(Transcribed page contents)
* * *

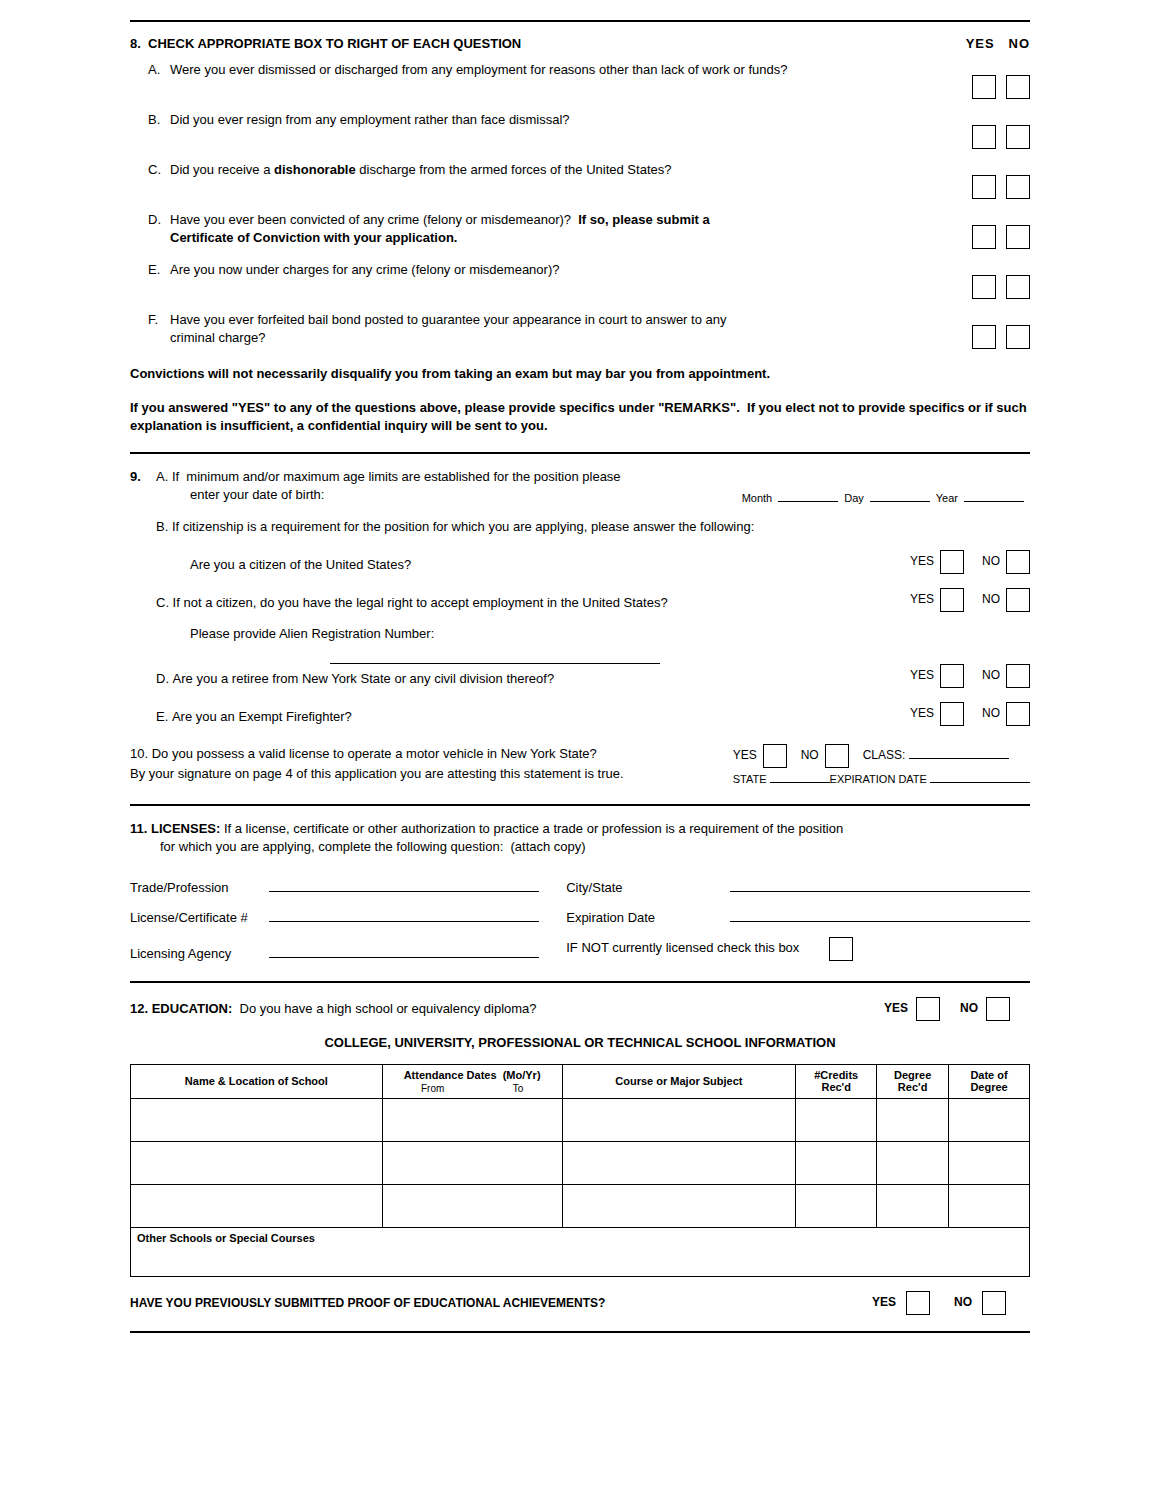8. CHECK APPROPRIATE BOX TO RIGHT OF EACH QUESTION
YES NO
A. Were you ever dismissed or discharged from any employment for reasons other than lack of work or funds?
B. Did you ever resign from any employment rather than face dismissal?
C. Did you receive a dishonorable discharge from the armed forces of the United States?
D. Have you ever been convicted of any crime (felony or misdemeanor)? If so, please submit a Certificate of Conviction with your application.
E. Are you now under charges for any crime (felony or misdemeanor)?
F. Have you ever forfeited bail bond posted to guarantee your appearance in court to answer to any criminal charge?
Convictions will not necessarily disqualify you from taking an exam but may bar you from appointment.
If you answered "YES" to any of the questions above, please provide specifics under "REMARKS". If you elect not to provide specifics or if such explanation is insufficient, a confidential inquiry will be sent to you.
9. A. If minimum and/or maximum age limits are established for the position please enter your date of birth:
Month Day Year
B. If citizenship is a requirement for the position for which you are applying, please answer the following:
Are you a citizen of the United States?
YES NO
C. If not a citizen, do you have the legal right to accept employment in the United States?
YES NO
Please provide Alien Registration Number:
D. Are you a retiree from New York State or any civil division thereof?
YES NO
E. Are you an Exempt Firefighter?
YES NO
10. Do you possess a valid license to operate a motor vehicle in New York State?
By your signature on page 4 of this application you are attesting this statement is true.
YES NO CLASS:
STATE EXPIRATION DATE
11. LICENSES: If a license, certificate or other authorization to practice a trade or profession is a requirement of the position for which you are applying, complete the following question: (attach copy)
| Trade/Profession | | City/State | |
| License/Certificate # | | Expiration Date | |
| Licensing Agency | | IF NOT currently licensed check this box |
12. EDUCATION: Do you have a high school or equivalency diploma?
YES NO
COLLEGE, UNIVERSITY, PROFESSIONAL OR TECHNICAL SCHOOL INFORMATION
| Name & Location of School | Attendance Dates (Mo/Yr) From To | Course or Major Subject | #Credits Rec'd | Degree Rec'd | Date of Degree |
| --- | --- | --- | --- | --- | --- |
| Other Schools or Special Courses |
HAVE YOU PREVIOUSLY SUBMITTED PROOF OF EDUCATIONAL ACHIEVEMENTS?
YES NO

* * *

### WHAT TO DO
Could you restate, word for word, the lines above from the one with "9. A. If minimum" to the one with "Please provide Alien", both included?

### ANSWER TO THE EXERCISE
9. A. If minimum and/or maximum age limits are established for the position please enter your date of birth:
Month Day Year
B. If citizenship is a requirement for the position for which you are applying, please answer the following:
Are you a citizen of the United States?
YES NO
C. If not a citizen, do you have the legal right to accept employment in the United States?
YES NO
Please provide Alien Registration Number:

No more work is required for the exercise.